### Task material
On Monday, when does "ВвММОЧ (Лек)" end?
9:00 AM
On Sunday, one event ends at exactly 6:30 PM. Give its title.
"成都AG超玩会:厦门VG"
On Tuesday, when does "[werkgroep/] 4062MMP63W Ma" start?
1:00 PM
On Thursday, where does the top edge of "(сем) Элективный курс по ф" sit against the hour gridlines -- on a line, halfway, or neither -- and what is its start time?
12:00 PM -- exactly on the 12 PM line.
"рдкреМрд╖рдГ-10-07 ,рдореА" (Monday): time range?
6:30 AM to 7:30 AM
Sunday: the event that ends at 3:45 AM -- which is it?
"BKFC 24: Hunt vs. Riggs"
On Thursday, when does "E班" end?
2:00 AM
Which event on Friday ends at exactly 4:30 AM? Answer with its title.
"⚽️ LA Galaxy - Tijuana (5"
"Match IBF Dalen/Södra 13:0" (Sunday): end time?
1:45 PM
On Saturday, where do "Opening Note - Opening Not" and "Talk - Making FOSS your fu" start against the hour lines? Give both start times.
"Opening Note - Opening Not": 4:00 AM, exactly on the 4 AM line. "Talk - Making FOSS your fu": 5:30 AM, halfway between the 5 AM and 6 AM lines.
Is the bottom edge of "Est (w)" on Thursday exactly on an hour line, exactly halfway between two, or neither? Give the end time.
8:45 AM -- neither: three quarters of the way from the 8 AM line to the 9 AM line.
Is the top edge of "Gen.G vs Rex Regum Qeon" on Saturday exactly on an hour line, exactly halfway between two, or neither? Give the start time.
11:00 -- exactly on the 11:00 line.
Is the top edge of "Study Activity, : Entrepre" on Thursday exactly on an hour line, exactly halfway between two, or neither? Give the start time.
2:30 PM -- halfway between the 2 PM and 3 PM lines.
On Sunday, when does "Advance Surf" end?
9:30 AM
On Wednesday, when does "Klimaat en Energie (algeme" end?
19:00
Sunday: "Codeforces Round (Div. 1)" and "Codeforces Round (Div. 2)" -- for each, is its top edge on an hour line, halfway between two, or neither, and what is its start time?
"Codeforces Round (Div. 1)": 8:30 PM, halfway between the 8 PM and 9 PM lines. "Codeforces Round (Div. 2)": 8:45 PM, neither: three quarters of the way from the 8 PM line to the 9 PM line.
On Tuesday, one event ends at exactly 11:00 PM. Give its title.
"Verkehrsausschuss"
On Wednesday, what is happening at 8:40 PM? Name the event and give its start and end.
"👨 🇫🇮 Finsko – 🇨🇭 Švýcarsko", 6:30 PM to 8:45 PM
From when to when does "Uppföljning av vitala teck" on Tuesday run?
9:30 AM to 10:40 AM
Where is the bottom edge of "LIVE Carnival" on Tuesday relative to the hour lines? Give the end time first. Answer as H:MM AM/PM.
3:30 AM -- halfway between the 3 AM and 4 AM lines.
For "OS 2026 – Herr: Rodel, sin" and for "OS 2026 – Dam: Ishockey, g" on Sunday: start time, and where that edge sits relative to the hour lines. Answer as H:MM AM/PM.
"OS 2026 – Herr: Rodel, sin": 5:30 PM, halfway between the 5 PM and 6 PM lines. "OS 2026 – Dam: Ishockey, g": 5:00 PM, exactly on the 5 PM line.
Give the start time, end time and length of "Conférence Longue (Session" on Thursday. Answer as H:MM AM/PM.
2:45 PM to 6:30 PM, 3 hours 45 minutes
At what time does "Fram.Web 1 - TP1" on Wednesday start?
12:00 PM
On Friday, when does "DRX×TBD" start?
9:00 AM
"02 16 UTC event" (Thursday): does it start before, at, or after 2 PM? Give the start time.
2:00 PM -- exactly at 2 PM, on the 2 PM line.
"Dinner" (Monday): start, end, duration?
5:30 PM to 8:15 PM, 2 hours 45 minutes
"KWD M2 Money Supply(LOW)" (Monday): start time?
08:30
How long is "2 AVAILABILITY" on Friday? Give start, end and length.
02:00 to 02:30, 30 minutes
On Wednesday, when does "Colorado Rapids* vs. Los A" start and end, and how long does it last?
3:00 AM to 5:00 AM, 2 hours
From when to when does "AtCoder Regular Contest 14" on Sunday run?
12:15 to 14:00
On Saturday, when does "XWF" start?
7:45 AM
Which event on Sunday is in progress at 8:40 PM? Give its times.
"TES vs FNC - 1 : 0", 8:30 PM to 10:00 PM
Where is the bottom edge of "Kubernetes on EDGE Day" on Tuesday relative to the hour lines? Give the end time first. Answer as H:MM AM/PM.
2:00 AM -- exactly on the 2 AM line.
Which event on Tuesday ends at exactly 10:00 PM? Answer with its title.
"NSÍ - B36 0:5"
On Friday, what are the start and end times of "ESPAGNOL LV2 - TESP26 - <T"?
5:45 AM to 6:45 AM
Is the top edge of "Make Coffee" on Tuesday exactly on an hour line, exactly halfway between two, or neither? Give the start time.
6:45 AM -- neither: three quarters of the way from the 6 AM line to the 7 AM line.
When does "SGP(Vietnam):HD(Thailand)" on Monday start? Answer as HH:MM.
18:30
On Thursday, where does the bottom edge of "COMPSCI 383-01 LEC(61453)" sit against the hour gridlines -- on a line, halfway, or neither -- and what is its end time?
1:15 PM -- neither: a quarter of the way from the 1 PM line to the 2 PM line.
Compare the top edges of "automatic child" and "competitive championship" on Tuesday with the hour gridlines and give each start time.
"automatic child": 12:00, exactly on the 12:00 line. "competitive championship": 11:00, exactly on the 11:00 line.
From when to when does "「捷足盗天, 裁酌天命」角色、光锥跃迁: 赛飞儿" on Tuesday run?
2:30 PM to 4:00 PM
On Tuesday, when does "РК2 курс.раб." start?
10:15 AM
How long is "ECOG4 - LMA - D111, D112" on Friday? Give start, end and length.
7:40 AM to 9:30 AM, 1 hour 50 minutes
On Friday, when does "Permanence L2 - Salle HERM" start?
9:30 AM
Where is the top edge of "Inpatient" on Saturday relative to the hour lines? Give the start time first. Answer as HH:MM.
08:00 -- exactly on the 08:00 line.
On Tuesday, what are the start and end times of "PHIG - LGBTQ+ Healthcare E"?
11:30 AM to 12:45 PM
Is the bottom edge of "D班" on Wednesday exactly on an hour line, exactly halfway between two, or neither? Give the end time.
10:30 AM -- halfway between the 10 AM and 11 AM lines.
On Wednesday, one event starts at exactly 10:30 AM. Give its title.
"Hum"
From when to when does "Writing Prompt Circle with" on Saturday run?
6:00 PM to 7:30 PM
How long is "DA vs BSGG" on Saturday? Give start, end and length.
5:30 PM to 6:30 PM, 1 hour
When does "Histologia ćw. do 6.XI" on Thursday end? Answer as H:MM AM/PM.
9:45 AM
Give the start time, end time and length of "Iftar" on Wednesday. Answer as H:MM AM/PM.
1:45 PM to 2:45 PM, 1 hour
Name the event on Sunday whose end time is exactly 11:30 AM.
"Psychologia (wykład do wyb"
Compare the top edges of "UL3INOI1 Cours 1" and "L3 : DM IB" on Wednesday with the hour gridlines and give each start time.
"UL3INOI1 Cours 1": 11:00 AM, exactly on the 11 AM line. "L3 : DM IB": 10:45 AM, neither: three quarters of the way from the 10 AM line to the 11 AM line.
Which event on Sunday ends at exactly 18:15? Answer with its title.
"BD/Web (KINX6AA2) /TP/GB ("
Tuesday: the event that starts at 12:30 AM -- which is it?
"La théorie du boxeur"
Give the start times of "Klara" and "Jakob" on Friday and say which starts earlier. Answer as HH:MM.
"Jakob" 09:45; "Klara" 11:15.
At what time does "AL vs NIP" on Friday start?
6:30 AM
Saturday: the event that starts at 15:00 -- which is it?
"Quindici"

### Stated problem
Please reproduce the data above, substituting "Sun" for every occurrence of "Sunday" and leaving everything else unchanged.

### Completed exercise
On Monday, when does "ВвММОЧ (Лек)" end?
9:00 AM
On Sun, one event ends at exactly 6:30 PM. Give its title.
"成都AG超玩会:厦门VG"
On Tuesday, when does "[werkgroep/] 4062MMP63W Ma" start?
1:00 PM
On Thursday, where does the top edge of "(сем) Элективный курс по ф" sit against the hour gridlines -- on a line, halfway, or neither -- and what is its start time?
12:00 PM -- exactly on the 12 PM line.
"рдкреМрд╖рдГ-10-07 ,рдореА" (Monday): time range?
6:30 AM to 7:30 AM
Sun: the event that ends at 3:45 AM -- which is it?
"BKFC 24: Hunt vs. Riggs"
On Thursday, when does "E班" end?
2:00 AM
Which event on Friday ends at exactly 4:30 AM? Answer with its title.
"⚽️ LA Galaxy - Tijuana (5"
"Match IBF Dalen/Södra 13:0" (Sun): end time?
1:45 PM
On Saturday, where do "Opening Note - Opening Not" and "Talk - Making FOSS your fu" start against the hour lines? Give both start times.
"Opening Note - Opening Not": 4:00 AM, exactly on the 4 AM line. "Talk - Making FOSS your fu": 5:30 AM, halfway between the 5 AM and 6 AM lines.
Is the bottom edge of "Est (w)" on Thursday exactly on an hour line, exactly halfway between two, or neither? Give the end time.
8:45 AM -- neither: three quarters of the way from the 8 AM line to the 9 AM line.
Is the top edge of "Gen.G vs Rex Regum Qeon" on Saturday exactly on an hour line, exactly halfway between two, or neither? Give the start time.
11:00 -- exactly on the 11:00 line.
Is the top edge of "Study Activity, : Entrepre" on Thursday exactly on an hour line, exactly halfway between two, or neither? Give the start time.
2:30 PM -- halfway between the 2 PM and 3 PM lines.
On Sun, when does "Advance Surf" end?
9:30 AM
On Wednesday, when does "Klimaat en Energie (algeme" end?
19:00
Sun: "Codeforces Round (Div. 1)" and "Codeforces Round (Div. 2)" -- for each, is its top edge on an hour line, halfway between two, or neither, and what is its start time?
"Codeforces Round (Div. 1)": 8:30 PM, halfway between the 8 PM and 9 PM lines. "Codeforces Round (Div. 2)": 8:45 PM, neither: three quarters of the way from the 8 PM line to the 9 PM line.
On Tuesday, one event ends at exactly 11:00 PM. Give its title.
"Verkehrsausschuss"
On Wednesday, what is happening at 8:40 PM? Name the event and give its start and end.
"👨 🇫🇮 Finsko – 🇨🇭 Švýcarsko", 6:30 PM to 8:45 PM
From when to when does "Uppföljning av vitala teck" on Tuesday run?
9:30 AM to 10:40 AM
Where is the bottom edge of "LIVE Carnival" on Tuesday relative to the hour lines? Give the end time first. Answer as H:MM AM/PM.
3:30 AM -- halfway between the 3 AM and 4 AM lines.
For "OS 2026 – Herr: Rodel, sin" and for "OS 2026 – Dam: Ishockey, g" on Sun: start time, and where that edge sits relative to the hour lines. Answer as H:MM AM/PM.
"OS 2026 – Herr: Rodel, sin": 5:30 PM, halfway between the 5 PM and 6 PM lines. "OS 2026 – Dam: Ishockey, g": 5:00 PM, exactly on the 5 PM line.
Give the start time, end time and length of "Conférence Longue (Session" on Thursday. Answer as H:MM AM/PM.
2:45 PM to 6:30 PM, 3 hours 45 minutes
At what time does "Fram.Web 1 - TP1" on Wednesday start?
12:00 PM
On Friday, when does "DRX×TBD" start?
9:00 AM
"02 16 UTC event" (Thursday): does it start before, at, or after 2 PM? Give the start time.
2:00 PM -- exactly at 2 PM, on the 2 PM line.
"Dinner" (Monday): start, end, duration?
5:30 PM to 8:15 PM, 2 hours 45 minutes
"KWD M2 Money Supply(LOW)" (Monday): start time?
08:30
How long is "2 AVAILABILITY" on Friday? Give start, end and length.
02:00 to 02:30, 30 minutes
On Wednesday, when does "Colorado Rapids* vs. Los A" start and end, and how long does it last?
3:00 AM to 5:00 AM, 2 hours
From when to when does "AtCoder Regular Contest 14" on Sun run?
12:15 to 14:00
On Saturday, when does "XWF" start?
7:45 AM
Which event on Sun is in progress at 8:40 PM? Give its times.
"TES vs FNC - 1 : 0", 8:30 PM to 10:00 PM
Where is the bottom edge of "Kubernetes on EDGE Day" on Tuesday relative to the hour lines? Give the end time first. Answer as H:MM AM/PM.
2:00 AM -- exactly on the 2 AM line.
Which event on Tuesday ends at exactly 10:00 PM? Answer with its title.
"NSÍ - B36 0:5"
On Friday, what are the start and end times of "ESPAGNOL LV2 - TESP26 - <T"?
5:45 AM to 6:45 AM
Is the top edge of "Make Coffee" on Tuesday exactly on an hour line, exactly halfway between two, or neither? Give the start time.
6:45 AM -- neither: three quarters of the way from the 6 AM line to the 7 AM line.
When does "SGP(Vietnam):HD(Thailand)" on Monday start? Answer as HH:MM.
18:30
On Thursday, where does the bottom edge of "COMPSCI 383-01 LEC(61453)" sit against the hour gridlines -- on a line, halfway, or neither -- and what is its end time?
1:15 PM -- neither: a quarter of the way from the 1 PM line to the 2 PM line.
Compare the top edges of "automatic child" and "competitive championship" on Tuesday with the hour gridlines and give each start time.
"automatic child": 12:00, exactly on the 12:00 line. "competitive championship": 11:00, exactly on the 11:00 line.
From when to when does "「捷足盗天, 裁酌天命」角色、光锥跃迁: 赛飞儿" on Tuesday run?
2:30 PM to 4:00 PM
On Tuesday, when does "РК2 курс.раб." start?
10:15 AM
How long is "ECOG4 - LMA - D111, D112" on Friday? Give start, end and length.
7:40 AM to 9:30 AM, 1 hour 50 minutes
On Friday, when does "Permanence L2 - Salle HERM" start?
9:30 AM
Where is the top edge of "Inpatient" on Saturday relative to the hour lines? Give the start time first. Answer as HH:MM.
08:00 -- exactly on the 08:00 line.
On Tuesday, what are the start and end times of "PHIG - LGBTQ+ Healthcare E"?
11:30 AM to 12:45 PM
Is the bottom edge of "D班" on Wednesday exactly on an hour line, exactly halfway between two, or neither? Give the end time.
10:30 AM -- halfway between the 10 AM and 11 AM lines.
On Wednesday, one event starts at exactly 10:30 AM. Give its title.
"Hum"
From when to when does "Writing Prompt Circle with" on Saturday run?
6:00 PM to 7:30 PM
How long is "DA vs BSGG" on Saturday? Give start, end and length.
5:30 PM to 6:30 PM, 1 hour
When does "Histologia ćw. do 6.XI" on Thursday end? Answer as H:MM AM/PM.
9:45 AM
Give the start time, end time and length of "Iftar" on Wednesday. Answer as H:MM AM/PM.
1:45 PM to 2:45 PM, 1 hour
Name the event on Sun whose end time is exactly 11:30 AM.
"Psychologia (wykład do wyb"
Compare the top edges of "UL3INOI1 Cours 1" and "L3 : DM IB" on Wednesday with the hour gridlines and give each start time.
"UL3INOI1 Cours 1": 11:00 AM, exactly on the 11 AM line. "L3 : DM IB": 10:45 AM, neither: three quarters of the way from the 10 AM line to the 11 AM line.
Which event on Sun ends at exactly 18:15? Answer with its title.
"BD/Web (KINX6AA2) /TP/GB ("
Tuesday: the event that starts at 12:30 AM -- which is it?
"La théorie du boxeur"
Give the start times of "Klara" and "Jakob" on Friday and say which starts earlier. Answer as HH:MM.
"Jakob" 09:45; "Klara" 11:15.
At what time does "AL vs NIP" on Friday start?
6:30 AM
Saturday: the event that starts at 15:00 -- which is it?
"Quindici"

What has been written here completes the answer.